#### Data for processing

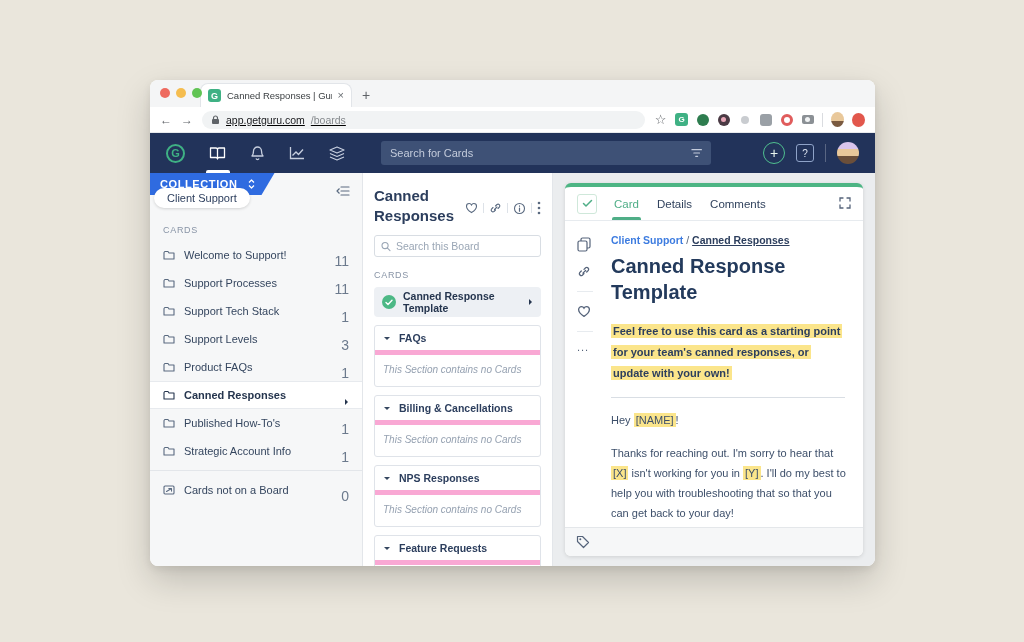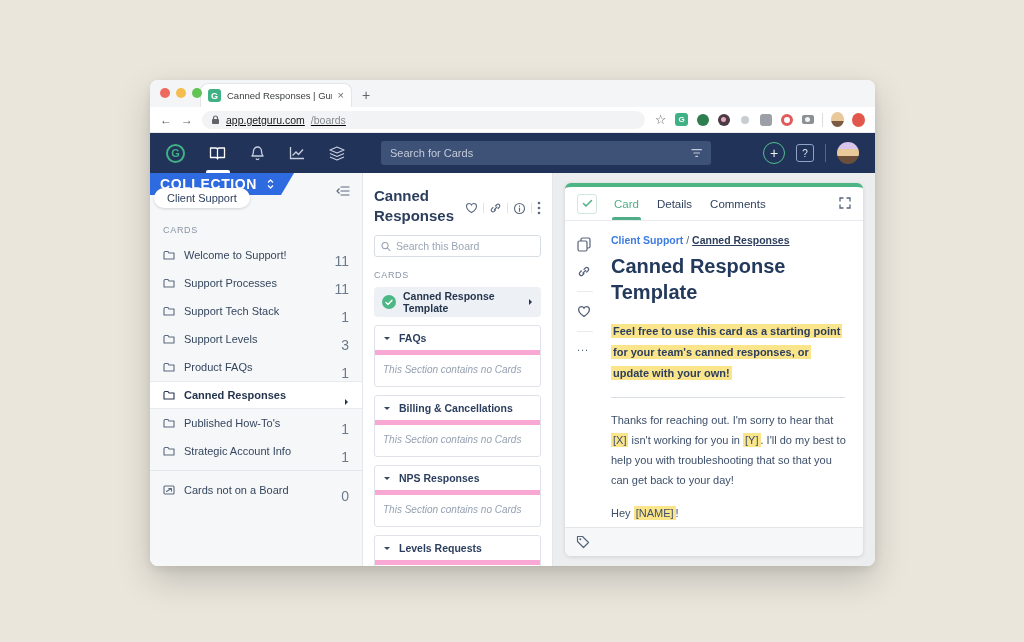"COLLECTION" .collection-badge { font-size: 14px -> 11px }
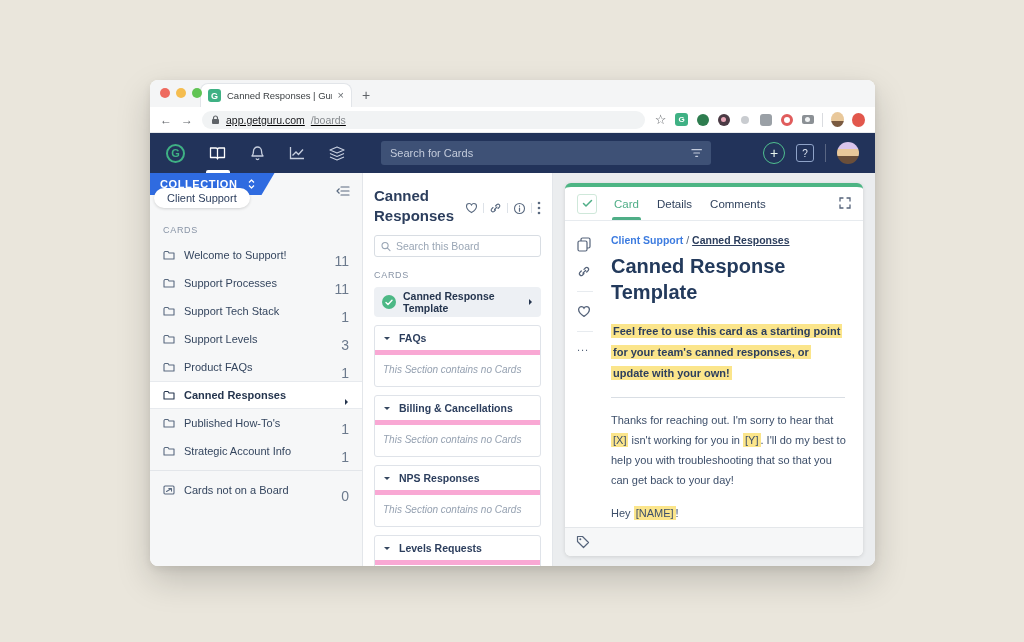"Thanks for reaching out. I'm" div.body-p { order: before "Hey [NAME] !" -> after "Hey [NAME] !" }
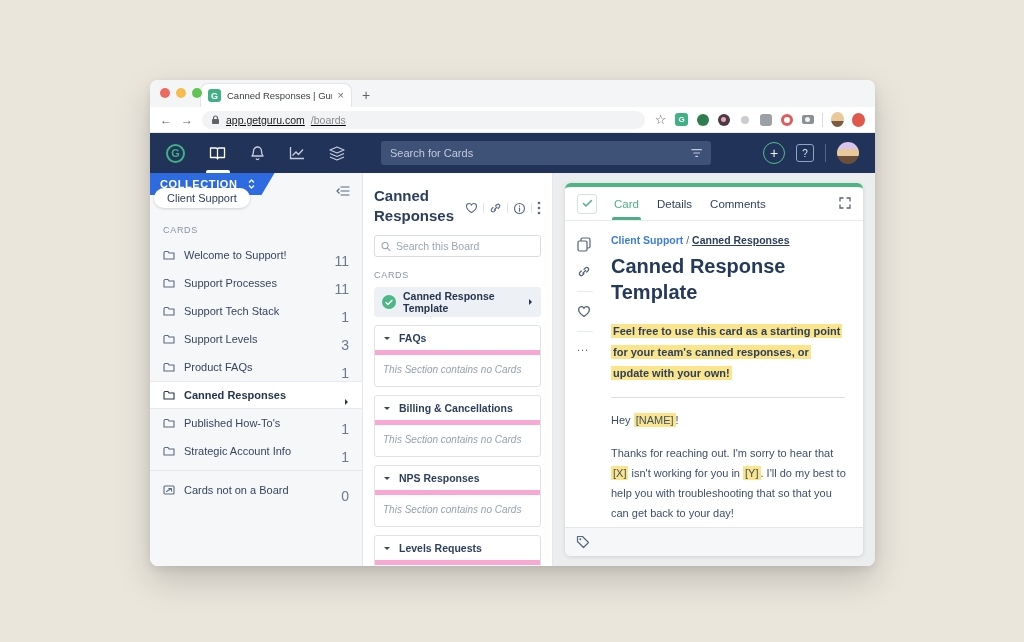"Levels Requests" span { text: Levels -> Feature }
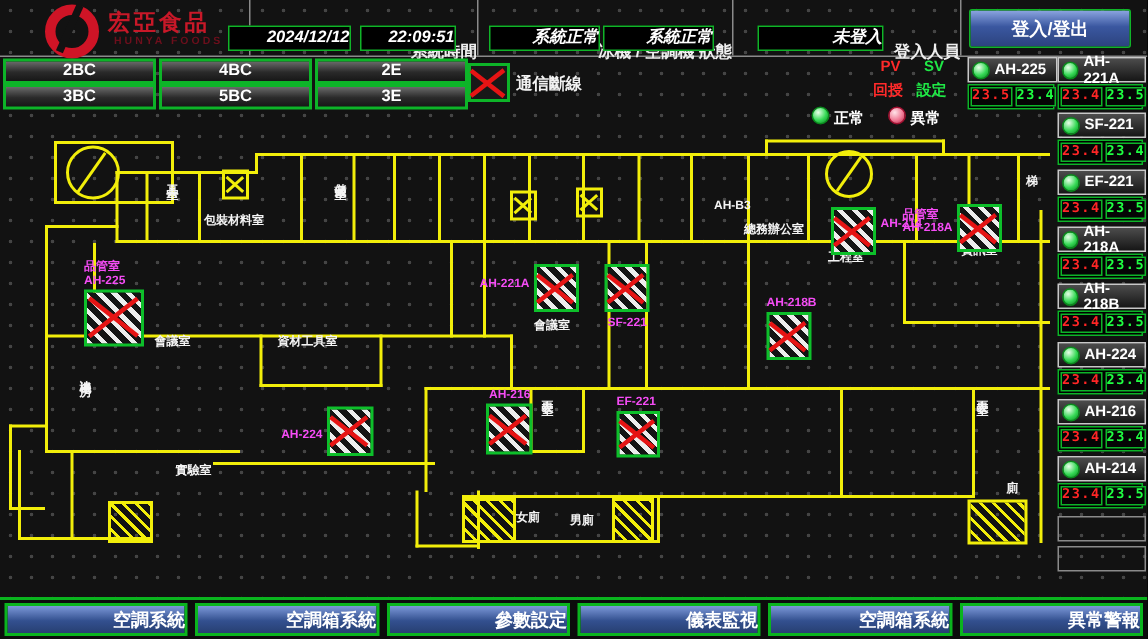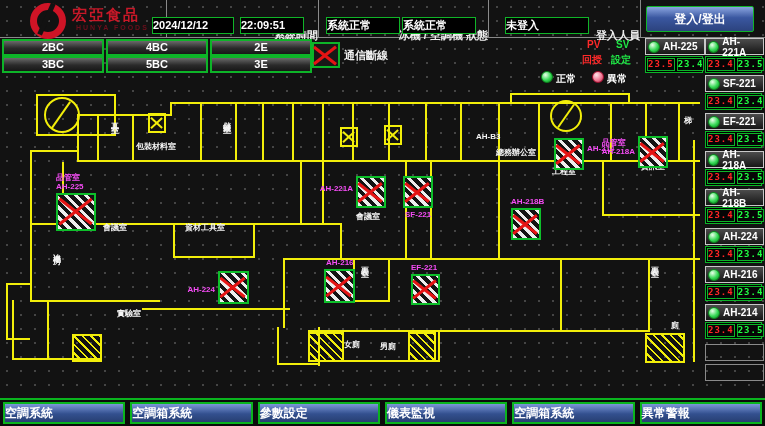"2024/12/12" .fld { font-style: none -> italic; text-align: left -> right }
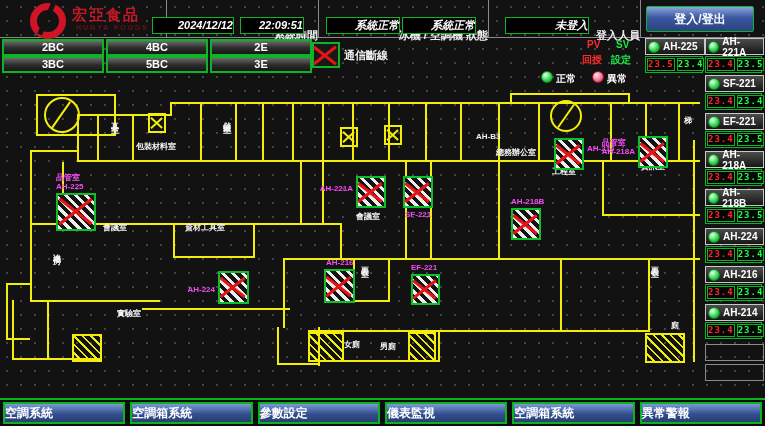"空調系統" .nav-btn { text-align: left -> right }
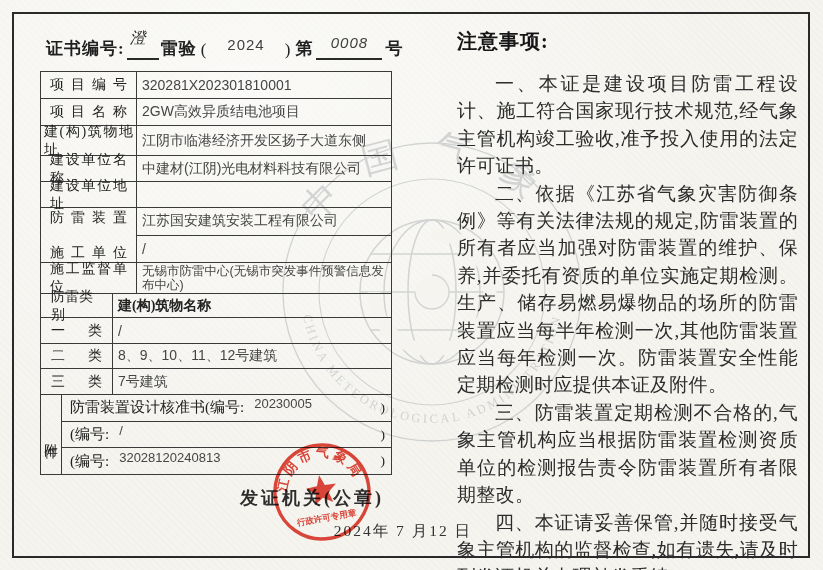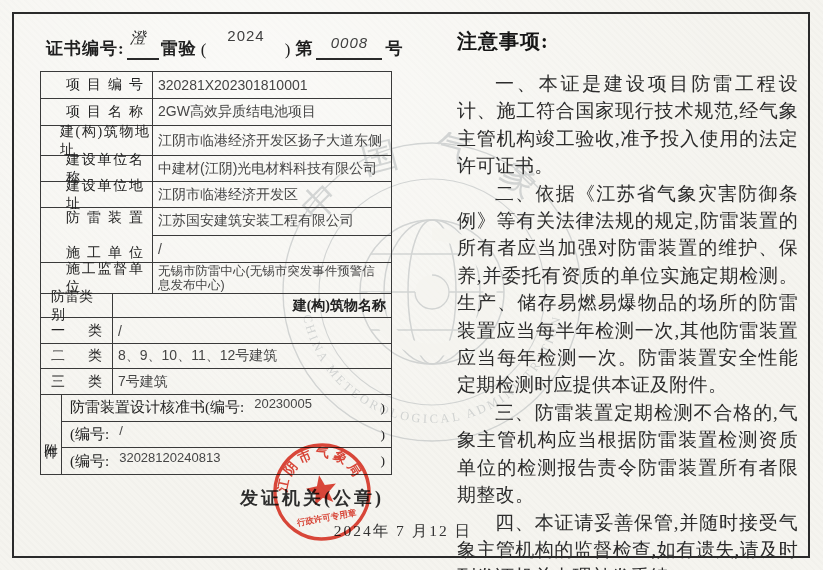"2024" .yearnum { margin: 11px 16px -> 2px 16px }
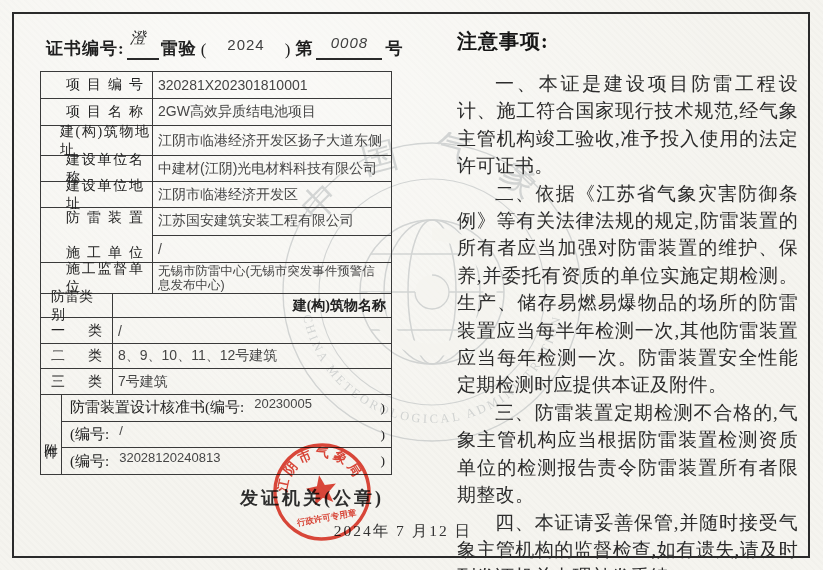"项目编号" .lab { margin-left: 16px -> none }
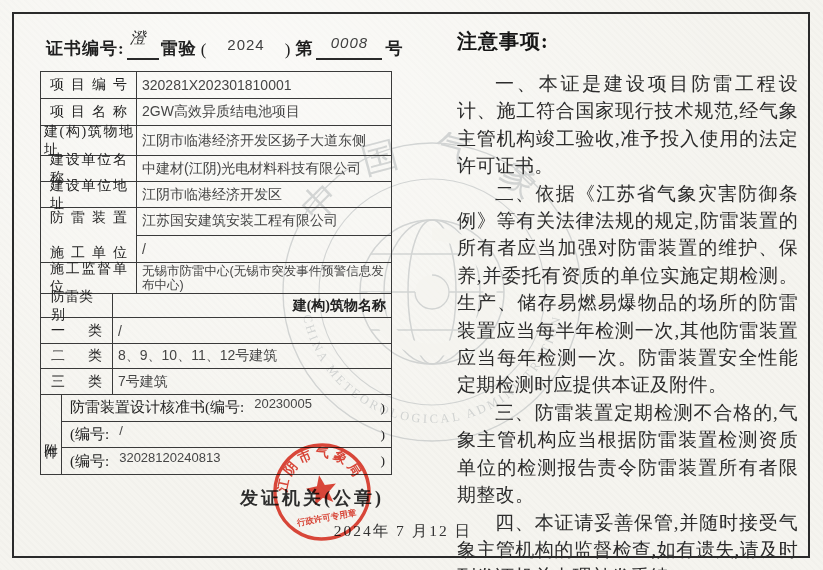"江阴市临港经济开发区" div.cell { html: <div> <span>江阴市临港经济开发区</span> </div> -> none }
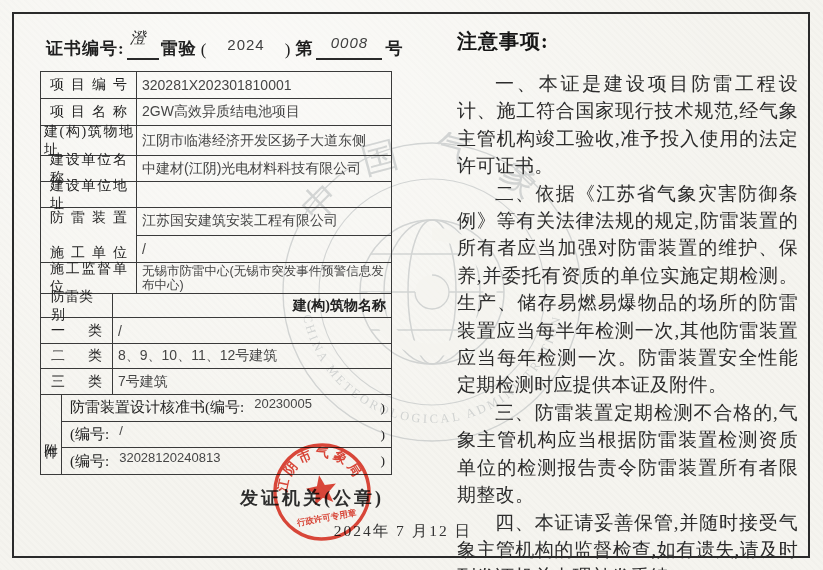"建(构)筑物名称" .hdrval span { text-align: right -> left }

########

> **Job item**
An exact reproduction of the lines from the line containing "text: Levels ->" through the end of the listing above is needed; pictures stay out.

> **Response box**
"Levels Requests" span { text: Levels -> Feature }
"2024/12/12" .fld { font-style: none -> italic; text-align: left -> right }
"空調系統" .nav-btn { text-align: left -> right }
"2024" .yearnum { margin: 11px 16px -> 2px 16px }
"项目编号" .lab { margin-left: 16px -> none }
"江阴市临港经济开发区" div.cell { html: <div> <span>江阴市临港经济开发区</span> </div> -> none }
"建(构)筑物名称" .hdrval span { text-align: right -> left }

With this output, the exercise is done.